Не только ранняя и героическая кончина поэта умножила многократно художественный вес его творений, а также светло преобразила его преимущественно темную в зерне личность – ибо, умри Пушкин на тридцать лет позже, неизвестно, что бы от него осталось, в том смысле, что осталось бы наверняка меньше, чем теперь, – но она, эта героическая кончина, вообще как бы сыграла роль полностью противоположную той, какую она должна играть в судьбе простого смертного: вместо того, чтобы показать воочию, трупом и безобразным разложением, тщетность земной суеты, – да, таков именно главный урок смерти и ничего другого она нам сказать не хочет! – так вот, вместо этого насущного и необходимого людям, как воздух, урока, пушкинская смерть, напротив, вознесла и его творчество, и его самого в какое-то немыслимое измерение по ту сторону земных и небесных критериев, – чисто художнический, впрочем, вариант славы и бессмертия.
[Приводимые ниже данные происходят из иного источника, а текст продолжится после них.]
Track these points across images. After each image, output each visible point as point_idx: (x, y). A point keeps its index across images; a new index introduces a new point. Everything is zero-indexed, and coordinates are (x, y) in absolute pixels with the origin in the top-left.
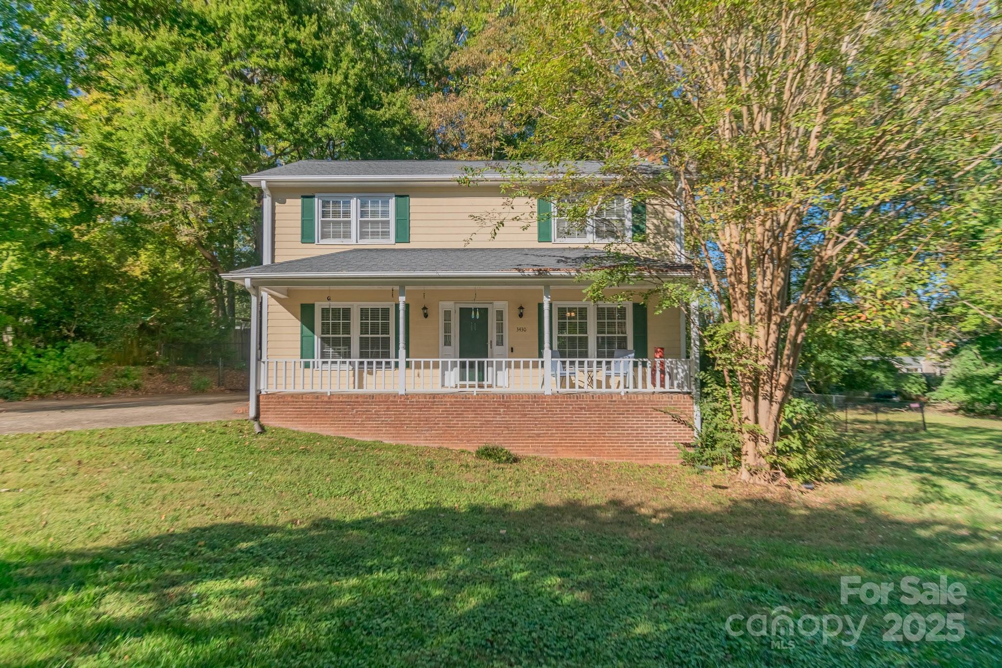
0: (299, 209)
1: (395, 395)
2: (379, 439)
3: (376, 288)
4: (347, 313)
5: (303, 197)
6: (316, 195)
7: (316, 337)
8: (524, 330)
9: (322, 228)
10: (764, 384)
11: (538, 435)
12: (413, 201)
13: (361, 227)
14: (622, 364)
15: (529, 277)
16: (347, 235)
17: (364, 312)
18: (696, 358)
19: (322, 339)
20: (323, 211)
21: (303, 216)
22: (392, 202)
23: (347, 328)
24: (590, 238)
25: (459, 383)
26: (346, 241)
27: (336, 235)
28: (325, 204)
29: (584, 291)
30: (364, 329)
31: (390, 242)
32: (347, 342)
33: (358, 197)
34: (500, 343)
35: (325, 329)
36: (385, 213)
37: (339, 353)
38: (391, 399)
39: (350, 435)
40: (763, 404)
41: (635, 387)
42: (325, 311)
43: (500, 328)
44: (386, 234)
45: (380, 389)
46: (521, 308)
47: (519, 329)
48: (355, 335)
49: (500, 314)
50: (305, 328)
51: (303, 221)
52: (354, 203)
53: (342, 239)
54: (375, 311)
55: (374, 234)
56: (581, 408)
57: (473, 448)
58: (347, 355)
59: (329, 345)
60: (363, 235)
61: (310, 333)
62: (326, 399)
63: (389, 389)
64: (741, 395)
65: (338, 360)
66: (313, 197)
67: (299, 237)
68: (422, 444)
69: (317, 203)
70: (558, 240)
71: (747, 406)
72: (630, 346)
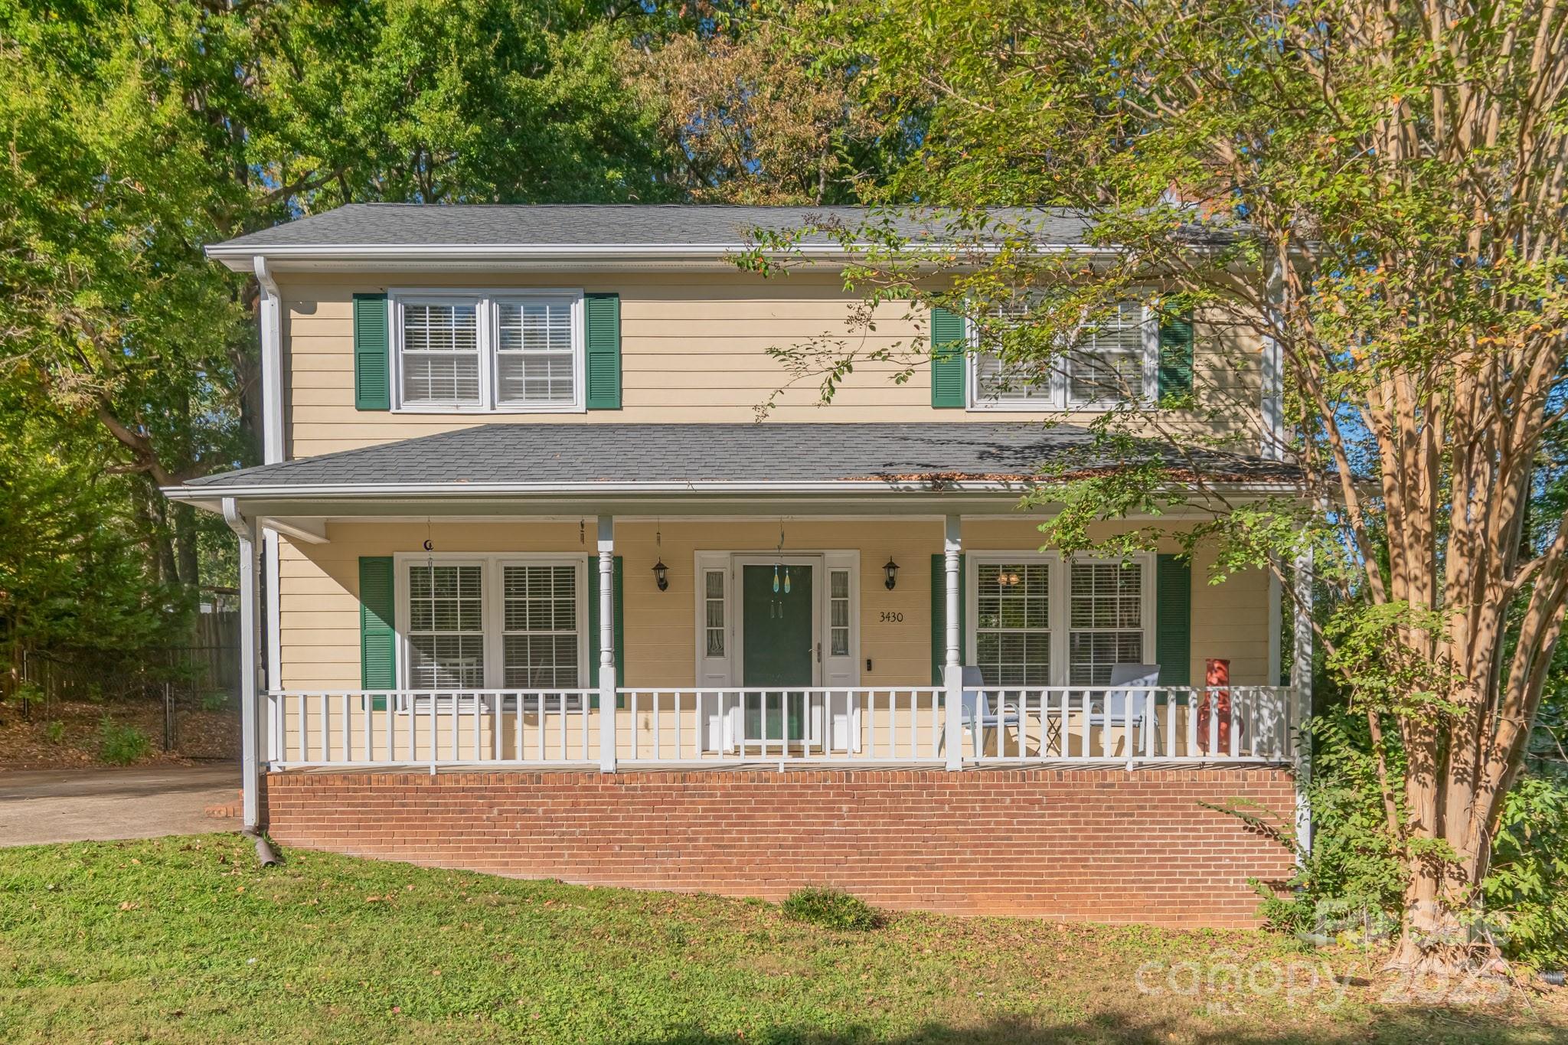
0: (349, 328)
1: (592, 773)
2: (555, 876)
3: (541, 519)
4: (471, 577)
5: (358, 296)
6: (391, 292)
7: (398, 637)
8: (898, 618)
9: (407, 372)
10: (1461, 746)
11: (931, 865)
12: (631, 309)
13: (503, 371)
14: (1129, 698)
15: (909, 493)
16: (469, 391)
17: (513, 578)
18: (1304, 685)
19: (414, 640)
20: (408, 333)
21: (358, 343)
22: (578, 310)
23: (473, 615)
24: (1058, 399)
25: (743, 742)
26: (467, 406)
27: (442, 392)
28: (412, 313)
29: (1041, 528)
30: (513, 616)
31: (574, 407)
32: (474, 648)
33: (492, 299)
34: (841, 647)
35: (419, 620)
36: (562, 338)
37: (456, 673)
38: (582, 782)
39: (485, 866)
40: (1457, 793)
41: (1160, 751)
42: (417, 574)
43: (841, 615)
44: (563, 389)
45: (556, 759)
46: (891, 566)
47: (885, 617)
48: (493, 631)
49: (840, 580)
50: (372, 617)
51: (359, 357)
52: (484, 313)
53: (456, 401)
54: (539, 574)
55: (536, 389)
56: (1032, 802)
57: (776, 895)
58: (475, 679)
59: (430, 654)
60: (507, 391)
61: (385, 627)
62: (426, 784)
63: (577, 759)
64: (1405, 772)
65: (454, 692)
66: (384, 296)
67: (351, 397)
68: (657, 886)
69: (394, 312)
70: (981, 404)
71: (1420, 797)
72: (1149, 655)
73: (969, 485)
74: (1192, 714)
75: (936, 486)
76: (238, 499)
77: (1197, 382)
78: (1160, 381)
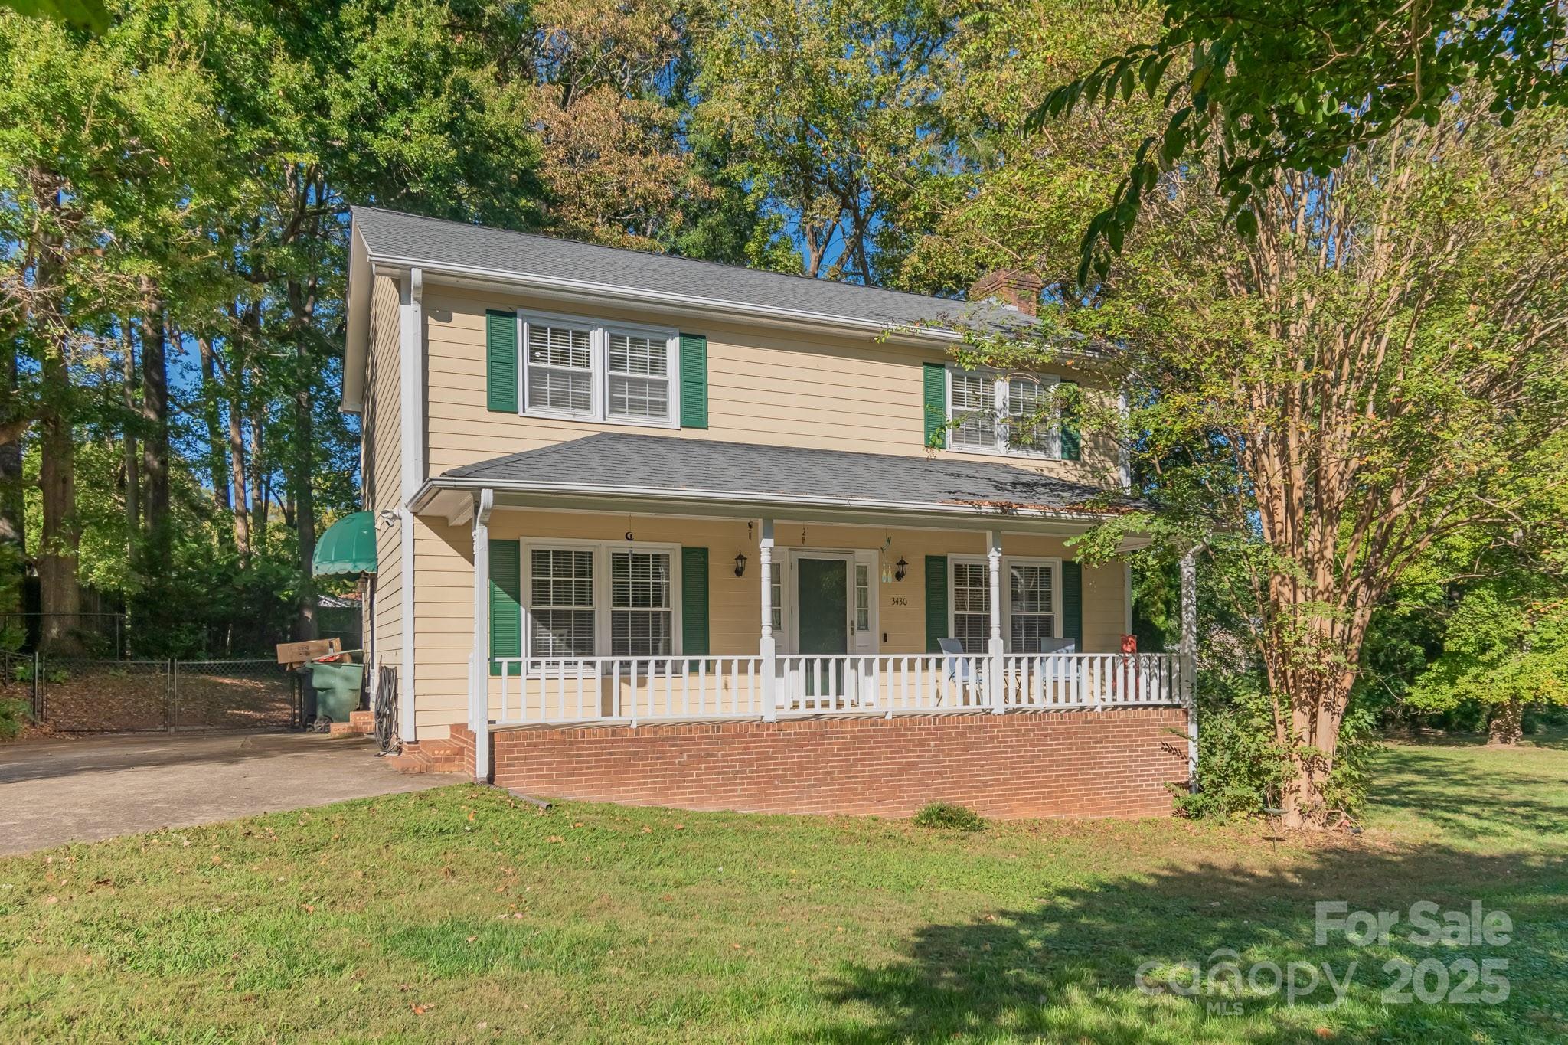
0: (482, 338)
2: (731, 808)
4: (585, 561)
5: (491, 312)
6: (520, 312)
7: (523, 610)
8: (903, 602)
9: (531, 383)
10: (1328, 688)
11: (986, 784)
12: (714, 350)
13: (611, 391)
16: (582, 402)
17: (619, 562)
18: (1193, 653)
19: (533, 612)
21: (490, 353)
22: (673, 346)
23: (585, 594)
24: (1001, 446)
26: (581, 415)
27: (559, 401)
28: (536, 331)
30: (620, 595)
31: (670, 423)
32: (586, 622)
33: (606, 328)
34: (864, 625)
35: (540, 594)
36: (659, 366)
37: (568, 642)
38: (753, 730)
39: (678, 802)
40: (1324, 716)
42: (540, 558)
43: (863, 600)
44: (659, 408)
46: (902, 563)
47: (895, 601)
48: (603, 607)
49: (863, 572)
50: (497, 588)
51: (491, 363)
52: (598, 340)
53: (571, 410)
55: (637, 406)
56: (1046, 736)
58: (585, 647)
59: (546, 626)
60: (615, 405)
61: (511, 602)
62: (630, 735)
64: (1291, 706)
65: (562, 660)
66: (513, 315)
67: (483, 399)
68: (806, 810)
69: (522, 328)
70: (955, 447)
71: (1299, 720)
72: (1058, 631)
73: (1021, 512)
74: (1132, 672)
75: (1004, 511)
76: (495, 490)
77: (1082, 443)
78: (1062, 440)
Иными словами, смерть в случае Пушкина как будто достигла цели противоположной той, к которой, очевидно, стремилась, что это – исключение из правил? прерогатива гениев? или парадокс, лежащий в самой основе бытия? нет, все правильно: смерть как остановившееся прощание, по слову Рильке, есть в высшей степени поэтический феномен, и за ним скрывается вполне реальный смысл, – какой?
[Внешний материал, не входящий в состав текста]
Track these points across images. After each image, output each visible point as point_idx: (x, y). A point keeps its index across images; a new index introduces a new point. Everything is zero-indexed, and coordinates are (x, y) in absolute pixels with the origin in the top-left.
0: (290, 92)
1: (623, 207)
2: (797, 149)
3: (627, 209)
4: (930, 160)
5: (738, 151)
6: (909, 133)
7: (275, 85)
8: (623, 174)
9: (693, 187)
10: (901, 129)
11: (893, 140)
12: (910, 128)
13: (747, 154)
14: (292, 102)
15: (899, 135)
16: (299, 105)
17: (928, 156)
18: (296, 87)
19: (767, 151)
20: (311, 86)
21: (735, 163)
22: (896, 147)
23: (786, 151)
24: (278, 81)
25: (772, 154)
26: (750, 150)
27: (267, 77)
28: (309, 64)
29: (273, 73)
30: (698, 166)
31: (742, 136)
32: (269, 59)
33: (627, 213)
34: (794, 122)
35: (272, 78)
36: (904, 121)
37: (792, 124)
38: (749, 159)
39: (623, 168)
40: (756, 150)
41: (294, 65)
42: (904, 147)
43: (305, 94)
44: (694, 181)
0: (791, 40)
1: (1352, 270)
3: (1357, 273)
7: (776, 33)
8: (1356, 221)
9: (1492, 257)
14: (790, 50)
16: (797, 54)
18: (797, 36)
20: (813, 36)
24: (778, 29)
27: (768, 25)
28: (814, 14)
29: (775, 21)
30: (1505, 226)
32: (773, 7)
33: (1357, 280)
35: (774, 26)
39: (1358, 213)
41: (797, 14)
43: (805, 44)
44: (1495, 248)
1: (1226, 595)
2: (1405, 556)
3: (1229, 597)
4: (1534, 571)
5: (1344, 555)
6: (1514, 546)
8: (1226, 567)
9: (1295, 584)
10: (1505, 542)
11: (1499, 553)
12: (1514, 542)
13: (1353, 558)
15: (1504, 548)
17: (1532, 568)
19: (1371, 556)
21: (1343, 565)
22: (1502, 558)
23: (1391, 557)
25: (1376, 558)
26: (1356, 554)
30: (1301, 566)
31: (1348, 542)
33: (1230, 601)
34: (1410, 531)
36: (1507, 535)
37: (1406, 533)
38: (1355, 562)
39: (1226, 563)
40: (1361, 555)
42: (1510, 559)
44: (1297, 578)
Смерть как прощание: кого с кем? положим, нас, пока еще живых, с теми, кто умер, последние ушли и никогда не вернутся на землю, но ведь мы тоже когда-нибудь уйдем вслед за ними, возможна ли встреча? вряд ли, – покинувшие этот мир уходят не в какое-то одно, общее для всех специфическое духовное пространство, а у каждого из них, по-видимому, есть своя «дверь в стене», и тогда уже никто никогда ни с кем не встретится, а если и встретится, то ненадолго: такая встреча даже нежелательна, настаивают эзотерики, она служит только тому, чтобы подкрепить мужество новопришедших и показать им их дальнейший путь, все, а дальше они опять идут одни, – этот момент и символизирует «остановившееся прощание».
Вот почему в искусстве не следует слишком подробно распространяться насчет того, куда именно ушли умершие: этого знать никто до конца не может, и мир наш так устроен, что почему-то чрезвычайно важно, чтобы никто об этом ничего до конца не знал. Какое простенькое правило и как нетрудно его уважить, настоящие, великие художники инстинктивно всегда ему следуют, но не только искусство – также и повседневная жизнь бесконечно выигрывает в поэзии, когда следует ему, и столь же много проигрывает, меняя поэзию на житейскую пошлость, когда изменяет ему, ведь не с одними «великими мира сего» прощаются как с героями удавшихся в художественном отношении произведений: не спрашивая себя мысленно, куда они ушли, но это великое прощание касается и любого из нас.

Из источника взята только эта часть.